More on this from a mom in a major city:
Update, 12-7-09: Check this out:
When I learned that some public buses in Jerusalem force women to enter through the back door, sit in the back, and "dress modestly" in order to board I immediately wanted to go there, get on a bus in my sluttiest outfit (which is actually pretty modest to everyone but religious fanatics), and protest. Of course, I'd then be subjected to verbal and physical abuse by evil men who like to think that they are God, when really they are just oppressors who misinterpret their religious texts to benefit themselves.Egged buses are the targets of many a suicide bomber in Israel. Wonder what the safety issues are like if one is at the back of the bus versus the front if explosives are detonated? It may not make a difference - someone with bombs strapped to their body can sit anyplace or even stand near a bus and set themselves off - but things have become so bad with regards to how much people are catering to the extreme right in Israel, this may be one of the only ways left to appeal to any sense of decency left in those who would have women in the back of the bus. Sad. Very sad.
...Sarah Berger at In the Moment reports the court system ruled that segregated buses could be OK if "voluntary," but that the men who punch, kick, slap, and verbally harass women who don't voluntary disappear essentially make this a moot point. As Transportation Minister Yisrael Katz debates whether or not to uphold his own commission's recommendation to ban the buses, Berger says that women’s and human rights groups worry that he will bend to the religious parties who make up the current government coalition. She concludes, "it is unfortunate that women will once again become victims of a religious and political power play."Oh, isn't that the case everywhere, though? (See "Stupak is as Stupak Does" for one timely American example....) Still, anyone as infuriated as I am can do something more useful than flying to Israel and risking her safety to protest this outrage. Katz will render his decision by Dec. 27 (my birthday!). Help me have a good birthday by telling Katz that public buses serve the entire public, which includes women.

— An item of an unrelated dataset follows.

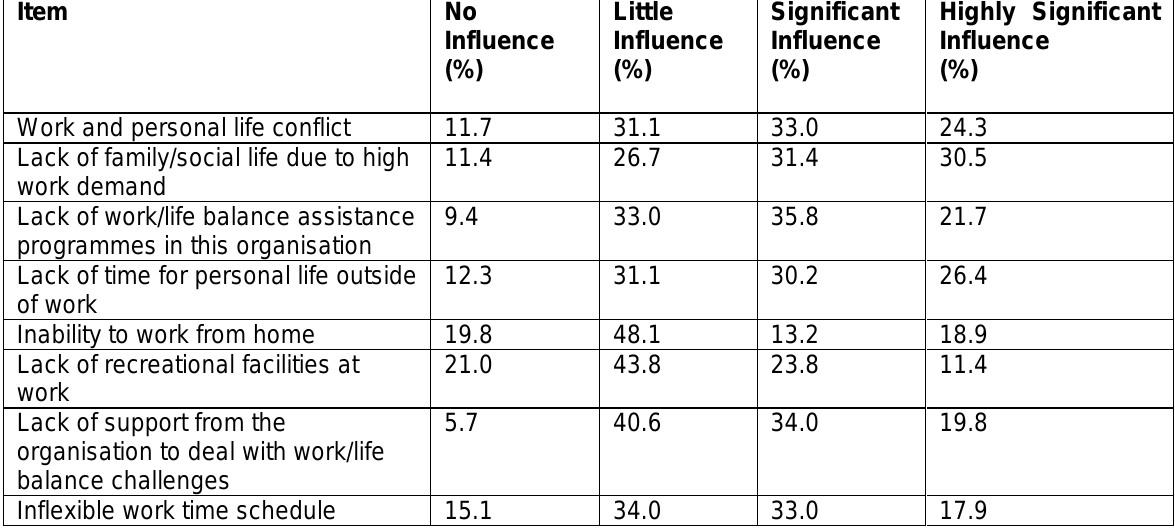
Table 6: Perceived i nfluence of work/life balance issues on the respondents’ consideration to leave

We will not be forced to the back of the bus by a misguided segment of zealots. I can only shudder with horror to think of how much we let Claudette Colvin (a teenager who was arrested nine months before Rosa Parks was for refusing to move to the back of the bus) down (again) by not speaking up for basic human rights.
3 comments:
The existence of an external adversary is the only thing keeping internal peace - or what passes for internal peace - on both sides.
That last quote from Gbitch makes a fantastic point. Couldn't have said it any more eloquently.
I have nothing against Judaism in particular since I am Atheist and toss all religions in the same box of mythology. But I share your disappointment with Israel and the official religious oppression it practices. I think if you want to follow a religion on your own time and in your own terms that's just basic liberty, but when you start telling other people what they can or cannot do that's the opposite of liberty and that's BAD. I am constantly disappointed at the US's choices in which nations we support and provide aid to. To me, rule one should be liberty: freedom of speech, freedom of religion, freedom of the press. If you don't have these, what the heck is the US doing sending money, food, guns and goodwill for?
Hopefully more progressive Jews will one day prevail in Israel and overturn nonsensical sexist laws. It's a well known fact that Jews in America have been at the forefront in defending freedom here. It can be done.